■ PROBLEM TO WORK ON ■
Number every line of the data below as a list, leaving out any blank lines.

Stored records
....................

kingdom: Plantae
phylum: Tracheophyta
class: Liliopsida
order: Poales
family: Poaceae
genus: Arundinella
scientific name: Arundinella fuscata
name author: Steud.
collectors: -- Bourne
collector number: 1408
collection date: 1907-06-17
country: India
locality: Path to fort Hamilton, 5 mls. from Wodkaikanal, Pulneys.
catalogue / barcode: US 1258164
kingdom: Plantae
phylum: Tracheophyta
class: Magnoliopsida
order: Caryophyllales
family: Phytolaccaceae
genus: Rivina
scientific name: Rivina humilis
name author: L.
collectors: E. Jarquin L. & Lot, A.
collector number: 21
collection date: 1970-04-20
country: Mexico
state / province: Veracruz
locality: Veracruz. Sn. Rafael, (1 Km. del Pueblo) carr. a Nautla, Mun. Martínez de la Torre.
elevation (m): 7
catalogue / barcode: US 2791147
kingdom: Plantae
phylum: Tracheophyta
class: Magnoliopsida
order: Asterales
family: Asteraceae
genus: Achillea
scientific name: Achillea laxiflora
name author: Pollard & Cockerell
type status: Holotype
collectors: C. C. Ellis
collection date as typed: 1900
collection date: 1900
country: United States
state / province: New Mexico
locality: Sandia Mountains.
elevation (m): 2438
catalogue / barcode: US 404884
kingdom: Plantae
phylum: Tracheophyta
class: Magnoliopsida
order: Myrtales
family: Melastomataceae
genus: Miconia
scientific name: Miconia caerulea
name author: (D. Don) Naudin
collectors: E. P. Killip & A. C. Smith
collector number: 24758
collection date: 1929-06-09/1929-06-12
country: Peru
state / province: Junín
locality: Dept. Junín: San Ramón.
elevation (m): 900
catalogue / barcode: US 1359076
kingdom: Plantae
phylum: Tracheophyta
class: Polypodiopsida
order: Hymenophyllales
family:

....................

■ OUTPUT FOR THIS TASK ■
1. kingdom: Plantae
2. phylum: Tracheophyta
3. class: Liliopsida
4. order: Poales
5. family: Poaceae
6. genus: Arundinella
7. scientific name: Arundinella fuscata
8. name author: Steud.
9. collectors: -- Bourne
10. collector number: 1408
11. collection date: 1907-06-17
12. country: India
13. locality: Path to fort Hamilton, 5 mls. from Wodkaikanal, Pulneys.
14. catalogue / barcode: US 1258164
15. kingdom: Plantae
16. phylum: Tracheophyta
17. class: Magnoliopsida
18. order: Caryophyllales
19. family: Phytolaccaceae
20. genus: Rivina
21. scientific name: Rivina humilis
22. name author: L.
23. collectors: E. Jarquin L. & Lot, A.
24. collector number: 21
25. collection date: 1970-04-20
26. country: Mexico
27. state / province: Veracruz
28. locality: Veracruz. Sn. Rafael, (1 Km. del Pueblo) carr. a Nautla, Mun. Martínez de la Torre.
29. elevation (m): 7
30. catalogue / barcode: US 2791147
31. kingdom: Plantae
32. phylum: Tracheophyta
33. class: Magnoliopsida
34. order: Asterales
35. family: Asteraceae
36. genus: Achillea
37. scientific name: Achillea laxiflora
38. name author: Pollard & Cockerell
39. type status: Holotype
40. collectors: C. C. Ellis
41. collection date as typed: 1900
42. collection date: 1900
43. country: United States
44. state / province: New Mexico
45. locality: Sandia Mountains.
46. elevation (m): 2438
47. catalogue / barcode: US 404884
48. kingdom: Plantae
49. phylum: Tracheophyta
50. class: Magnoliopsida
51. order: Myrtales
52. family: Melastomataceae
53. genus: Miconia
54. scientific name: Miconia caerulea
55. name author: (D. Don) Naudin
56. collectors: E. P. Killip & A. C. Smith
57. collector number: 24758
58. collection date: 1929-06-09/1929-06-12
59. country: Peru
60. state / province: Junín
61. locality: Dept. Junín: San Ramón.
62. elevation (m): 900
63. catalogue / barcode: US 1359076
64. kingdom: Plantae
65. phylum: Tracheophyta
66. class: Polypodiopsida
67. order: Hymenophyllales
68. family:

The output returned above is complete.